**Data listing**
*** Begin section ***

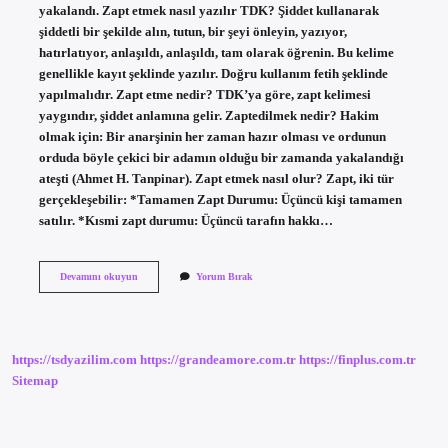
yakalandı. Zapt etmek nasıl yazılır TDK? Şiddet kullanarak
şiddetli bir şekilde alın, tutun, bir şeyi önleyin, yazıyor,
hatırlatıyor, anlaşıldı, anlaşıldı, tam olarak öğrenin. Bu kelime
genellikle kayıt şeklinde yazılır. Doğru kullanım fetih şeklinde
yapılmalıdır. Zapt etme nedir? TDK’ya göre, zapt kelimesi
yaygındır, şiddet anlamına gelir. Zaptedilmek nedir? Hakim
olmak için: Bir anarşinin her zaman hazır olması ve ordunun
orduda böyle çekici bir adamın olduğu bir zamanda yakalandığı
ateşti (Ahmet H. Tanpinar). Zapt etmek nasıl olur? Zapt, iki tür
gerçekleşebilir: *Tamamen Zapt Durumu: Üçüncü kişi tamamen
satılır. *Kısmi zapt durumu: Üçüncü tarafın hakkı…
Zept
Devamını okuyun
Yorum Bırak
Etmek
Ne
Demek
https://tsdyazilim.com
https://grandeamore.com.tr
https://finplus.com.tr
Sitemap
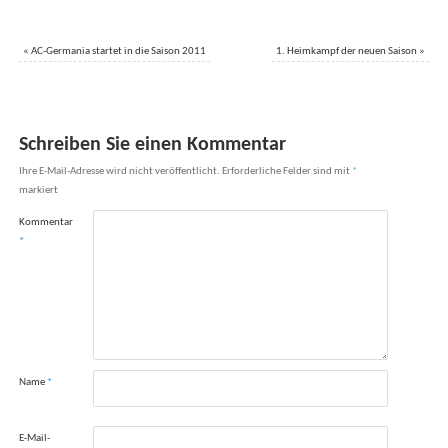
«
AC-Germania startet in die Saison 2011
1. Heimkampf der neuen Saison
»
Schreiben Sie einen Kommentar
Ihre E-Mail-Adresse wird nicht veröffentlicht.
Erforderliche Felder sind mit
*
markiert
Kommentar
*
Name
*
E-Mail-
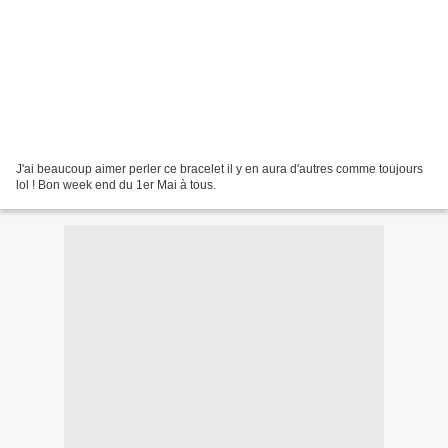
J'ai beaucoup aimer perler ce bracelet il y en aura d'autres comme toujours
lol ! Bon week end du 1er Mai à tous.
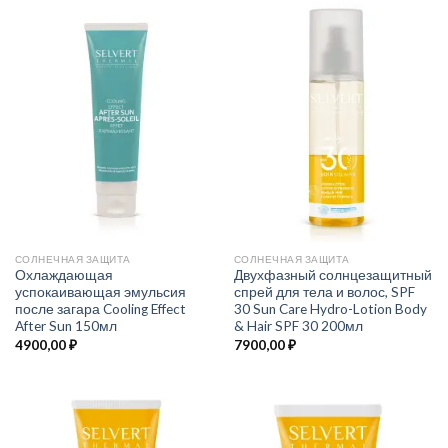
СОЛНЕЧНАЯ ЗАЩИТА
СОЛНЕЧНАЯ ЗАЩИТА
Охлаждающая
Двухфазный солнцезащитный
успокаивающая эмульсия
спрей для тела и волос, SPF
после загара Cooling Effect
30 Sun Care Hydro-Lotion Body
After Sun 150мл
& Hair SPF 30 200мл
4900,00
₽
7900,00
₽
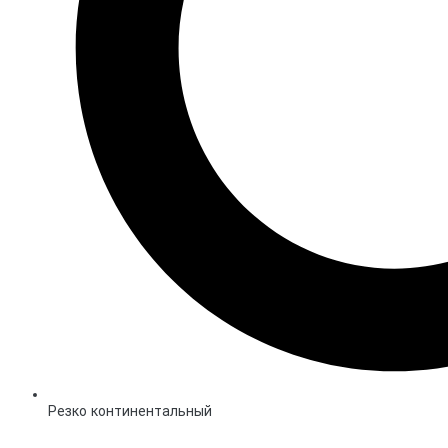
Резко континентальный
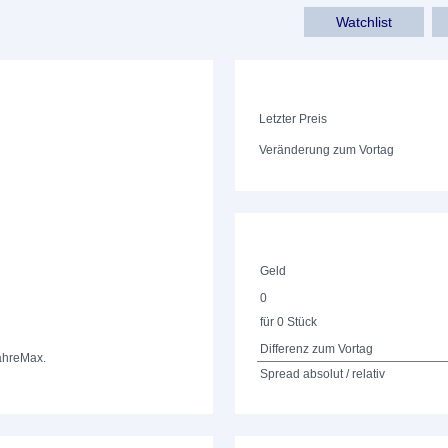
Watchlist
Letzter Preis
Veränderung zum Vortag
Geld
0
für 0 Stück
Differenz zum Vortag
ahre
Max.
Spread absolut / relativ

*** End section ***
*** Begin section ***

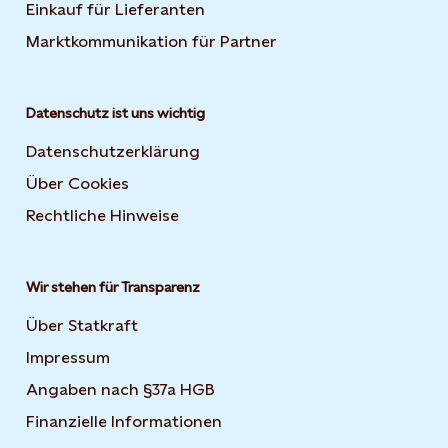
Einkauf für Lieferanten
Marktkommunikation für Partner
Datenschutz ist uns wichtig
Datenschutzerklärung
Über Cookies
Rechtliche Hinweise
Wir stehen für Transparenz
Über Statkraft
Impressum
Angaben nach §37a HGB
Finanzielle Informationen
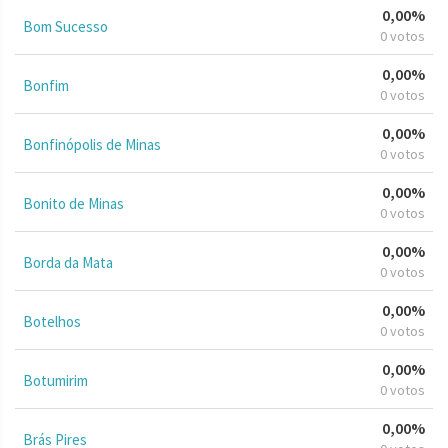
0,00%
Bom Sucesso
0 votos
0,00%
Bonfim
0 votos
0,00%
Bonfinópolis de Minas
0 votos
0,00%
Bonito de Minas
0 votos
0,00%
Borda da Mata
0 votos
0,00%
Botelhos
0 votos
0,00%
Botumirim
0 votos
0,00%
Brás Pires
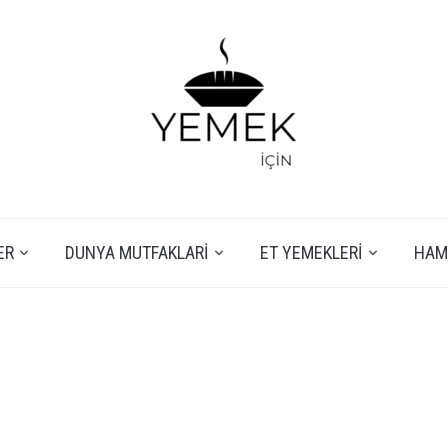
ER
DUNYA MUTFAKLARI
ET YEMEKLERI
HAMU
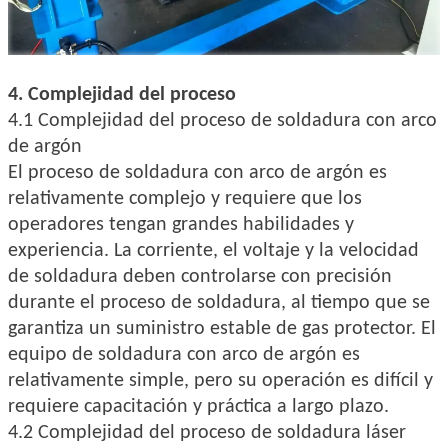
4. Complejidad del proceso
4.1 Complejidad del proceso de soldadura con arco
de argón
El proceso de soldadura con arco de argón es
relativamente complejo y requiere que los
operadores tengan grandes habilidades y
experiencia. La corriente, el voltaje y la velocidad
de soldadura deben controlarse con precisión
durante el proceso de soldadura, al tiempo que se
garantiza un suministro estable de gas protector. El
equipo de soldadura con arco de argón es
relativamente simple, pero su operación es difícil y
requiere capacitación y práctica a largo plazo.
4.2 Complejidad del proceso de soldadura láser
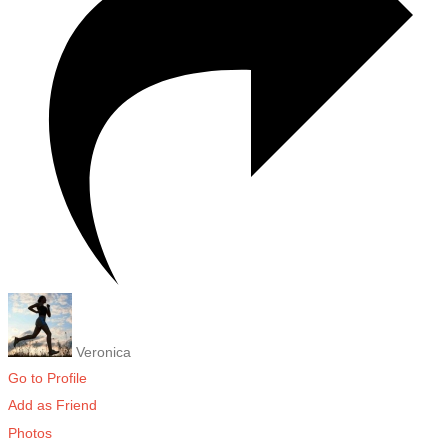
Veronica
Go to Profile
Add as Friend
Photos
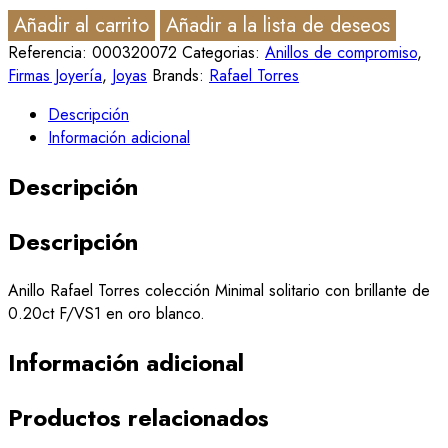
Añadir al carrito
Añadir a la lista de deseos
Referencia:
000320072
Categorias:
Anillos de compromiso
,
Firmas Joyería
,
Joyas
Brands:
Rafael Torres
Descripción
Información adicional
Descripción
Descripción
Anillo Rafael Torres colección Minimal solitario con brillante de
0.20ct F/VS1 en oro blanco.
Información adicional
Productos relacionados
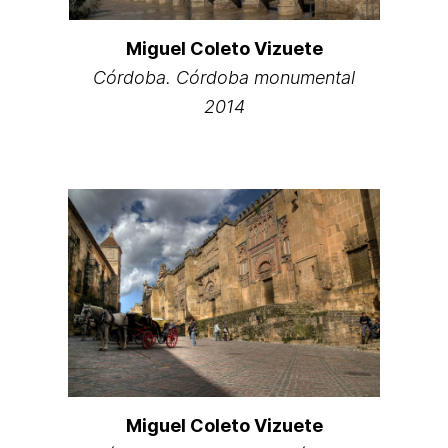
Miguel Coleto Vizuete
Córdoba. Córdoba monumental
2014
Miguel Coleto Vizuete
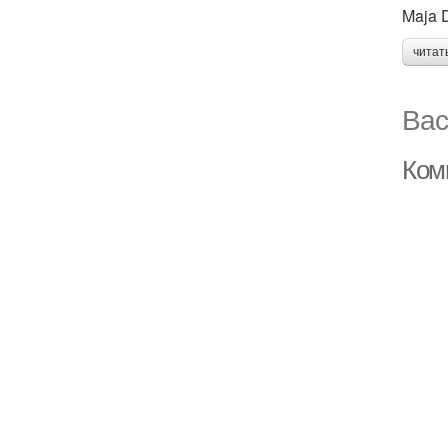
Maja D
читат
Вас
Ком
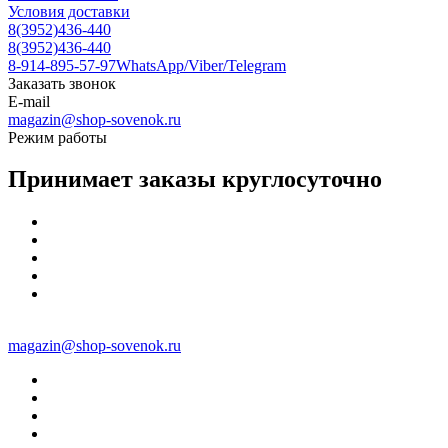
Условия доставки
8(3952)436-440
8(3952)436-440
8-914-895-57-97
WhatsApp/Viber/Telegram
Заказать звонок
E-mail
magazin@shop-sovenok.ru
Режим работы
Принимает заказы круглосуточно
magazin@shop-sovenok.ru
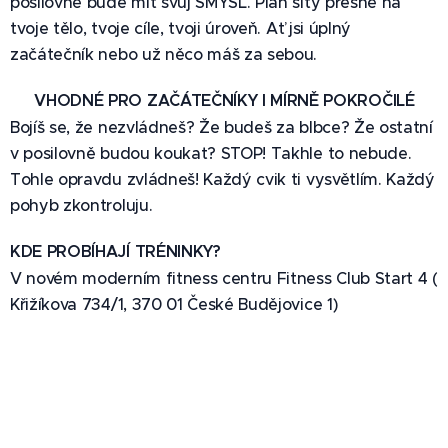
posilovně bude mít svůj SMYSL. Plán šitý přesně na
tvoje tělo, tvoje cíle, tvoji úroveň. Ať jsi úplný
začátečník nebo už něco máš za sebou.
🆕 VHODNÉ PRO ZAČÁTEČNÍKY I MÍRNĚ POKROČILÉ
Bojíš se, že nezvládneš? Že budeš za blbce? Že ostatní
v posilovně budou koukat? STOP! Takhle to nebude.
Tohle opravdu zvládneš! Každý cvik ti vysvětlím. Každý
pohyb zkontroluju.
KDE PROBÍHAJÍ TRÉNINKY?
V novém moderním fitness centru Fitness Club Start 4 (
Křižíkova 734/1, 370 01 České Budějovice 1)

*** End section ***
*** Begin section ***

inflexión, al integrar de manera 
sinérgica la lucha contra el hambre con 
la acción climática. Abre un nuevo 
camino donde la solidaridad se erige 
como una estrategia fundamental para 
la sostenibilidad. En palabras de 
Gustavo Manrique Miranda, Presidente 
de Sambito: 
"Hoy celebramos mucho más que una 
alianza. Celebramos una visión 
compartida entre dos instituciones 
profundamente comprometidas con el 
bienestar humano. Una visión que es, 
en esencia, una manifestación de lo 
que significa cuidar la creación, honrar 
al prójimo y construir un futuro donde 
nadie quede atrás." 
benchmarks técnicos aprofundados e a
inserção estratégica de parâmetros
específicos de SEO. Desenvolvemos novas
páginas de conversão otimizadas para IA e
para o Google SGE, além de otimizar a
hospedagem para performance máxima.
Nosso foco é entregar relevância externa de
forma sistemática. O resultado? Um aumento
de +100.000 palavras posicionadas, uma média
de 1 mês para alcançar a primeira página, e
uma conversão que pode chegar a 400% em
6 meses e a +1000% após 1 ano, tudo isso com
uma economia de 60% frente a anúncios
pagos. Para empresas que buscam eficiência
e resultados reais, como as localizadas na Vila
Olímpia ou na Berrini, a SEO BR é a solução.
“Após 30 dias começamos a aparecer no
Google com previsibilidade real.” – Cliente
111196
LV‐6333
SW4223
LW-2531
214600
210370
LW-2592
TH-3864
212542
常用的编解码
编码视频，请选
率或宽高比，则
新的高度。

*** End section ***

**Request**
The required output is the stretch of entries above from the line containing "yakalandı. Zapt etmek" through the line containing "ateşti (Ahmet H.", reproduced exactly.

**Task output**
yakalandı. Zapt etmek nasıl yazılır TDK? Şiddet kullanarak
şiddetli bir şekilde alın, tutun, bir şeyi önleyin, yazıyor,
hatırlatıyor, anlaşıldı, anlaşıldı, tam olarak öğrenin. Bu kelime
genellikle kayıt şeklinde yazılır. Doğru kullanım fetih şeklinde
yapılmalıdır. Zapt etme nedir? TDK’ya göre, zapt kelimesi
yaygındır, şiddet anlamına gelir. Zaptedilmek nedir? Hakim
olmak için: Bir anarşinin her zaman hazır olması ve ordunun
orduda böyle çekici bir adamın olduğu bir zamanda yakalandığı
ateşti (Ahmet H. Tanpinar). Zapt etmek nasıl olur? Zapt, iki tür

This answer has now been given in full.